• EXCERPTED TEXT:
★ ★ ★ ★
# hello from mo



## still searchin (Nov 19, 2009)

Just wanted to say hello to everyone that is as excited about picking up a bow as I am just wish I would have known about this sight earlier probably could have save alot of trial and error mistakes anyway Hello!


----------



## Tim Roberts (Jul 13, 2002)

:wav: :yo: *G'day.*







to *Archery Talk* still searchin. Have fun here.


----------



## BWiz (Dec 15, 2008)

:welcomesign: to AT!!


----------



## nele22 (Mar 10, 2009)

Where in Missouri?


----------



## bowhunter685 (Aug 22, 2004)

*welcome*

hello


----------



## mikeqtaylor53 (Jun 3, 2009)

Hello from SE AL. Hope you enjoy the site.:wink:


----------



## Dthbyhoyt (Dec 4, 2004)

:welcome: 2 ArcheryTalk


----------



## mathews1 (Feb 4, 2008)

*Hello*

From Springfield Mo.


----------



## rycountryboy (Feb 21, 2008)

:welcome: to AT


----------



## wicked1Joe (May 19, 2009)

:wav:Welcome to AT:wav:


----------



## mdewitt71 (Jul 20, 2005)

*Welcome*:darkbeer:

Quite a few archers from the "show Me" on here. 

I am not from Missouri but lived ther for 5 years and will make it my home starting this summer after i retire from the Army.........Great place.
★ ★ ★ ★
• STORED DATA:
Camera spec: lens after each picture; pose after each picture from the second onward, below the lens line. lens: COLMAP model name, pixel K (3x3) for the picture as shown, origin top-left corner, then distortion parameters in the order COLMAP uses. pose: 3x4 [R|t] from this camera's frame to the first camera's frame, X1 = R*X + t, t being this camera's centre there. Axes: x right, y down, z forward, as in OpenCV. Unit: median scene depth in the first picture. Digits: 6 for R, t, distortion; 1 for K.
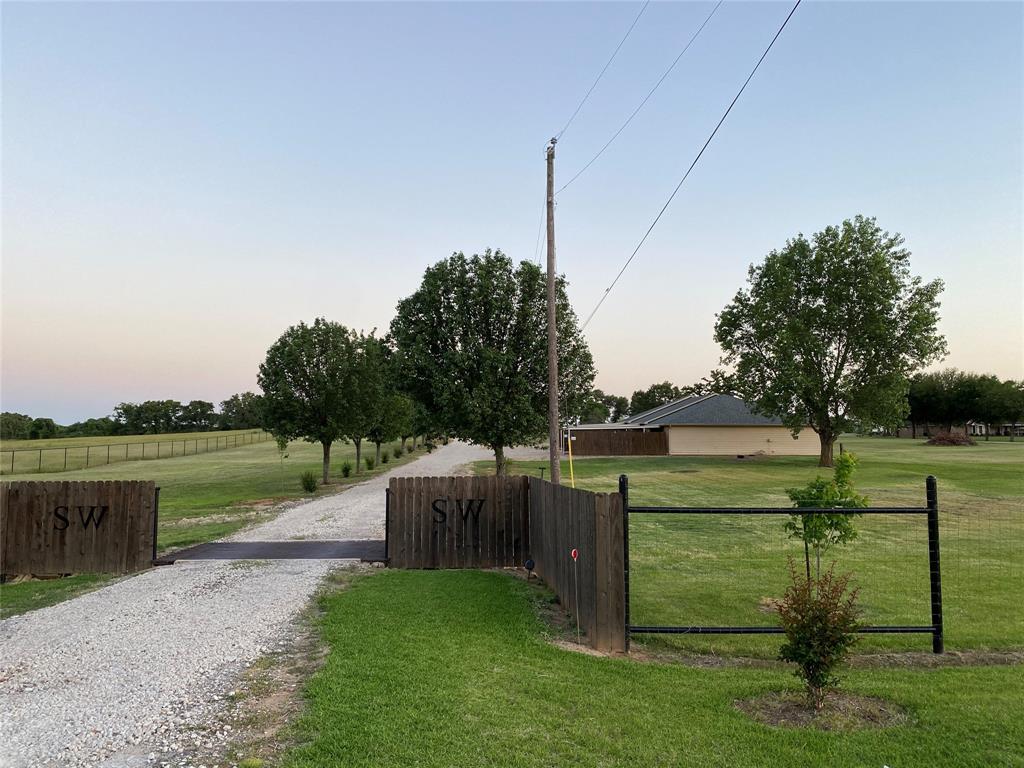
lens RADIAL K [[778.3, 0, 512.0], [0, 778.3, 384.0], [0, 0, 1]] dist [0.077345, -0.000233]
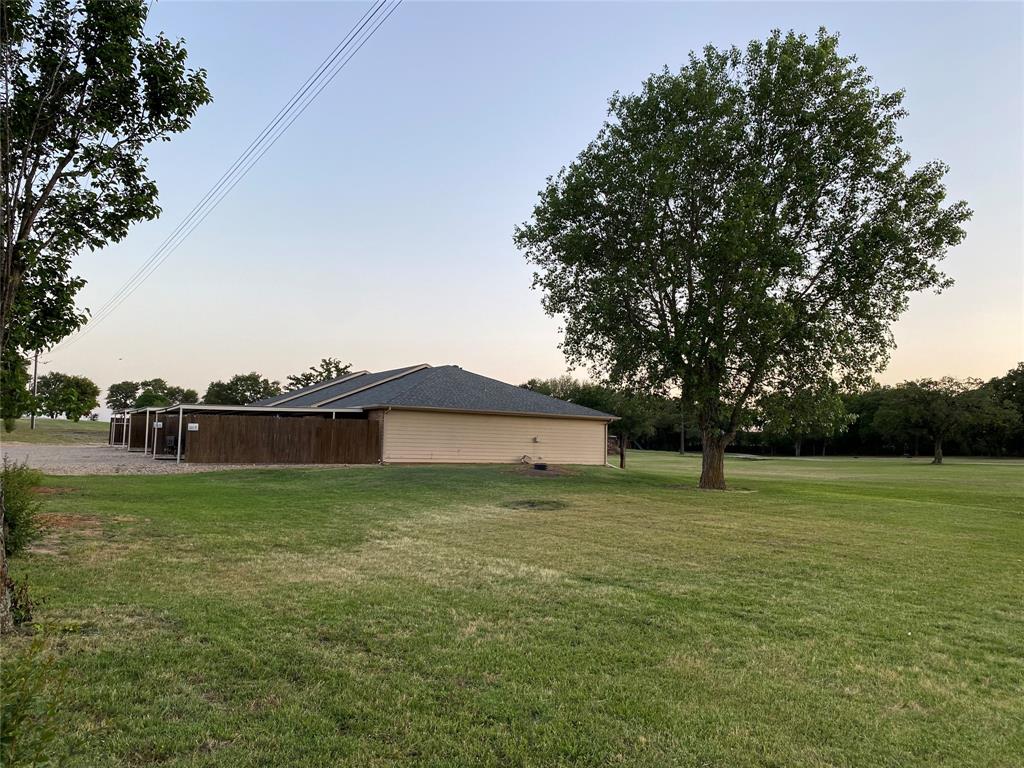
lens RADIAL K [[778.3, 0, 512.0], [0, 778.3, 384.0], [0, 0, 1]] dist [0.077345, -0.000233]
pose [[0.851052, 0.064097, 0.521154, -0.004094], [-0.059947, 0.997893, -0.024836, 0.025612], [-0.521648, -0.010105, 0.853101, 0.283091]]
★ ★ ★ ★
• TASKS TO CARRY OUT:
1. According to the forum thread, how many years did mdewitt71 live in Missouri?
2. Copy the part of the forum thread that begins at the words "Quite a few" and stops after "the Army.........Great place.", putting "Navy" in place of "Army".
The data has no connection to the forum thread.

• ANSWER SET:
1. 5 years

2.
Quite a few archers from the "show Me" on here. 

I am not from Missouri but lived ther for 5 years and will make it my home starting this summer after i retire from the Navy.........Great place.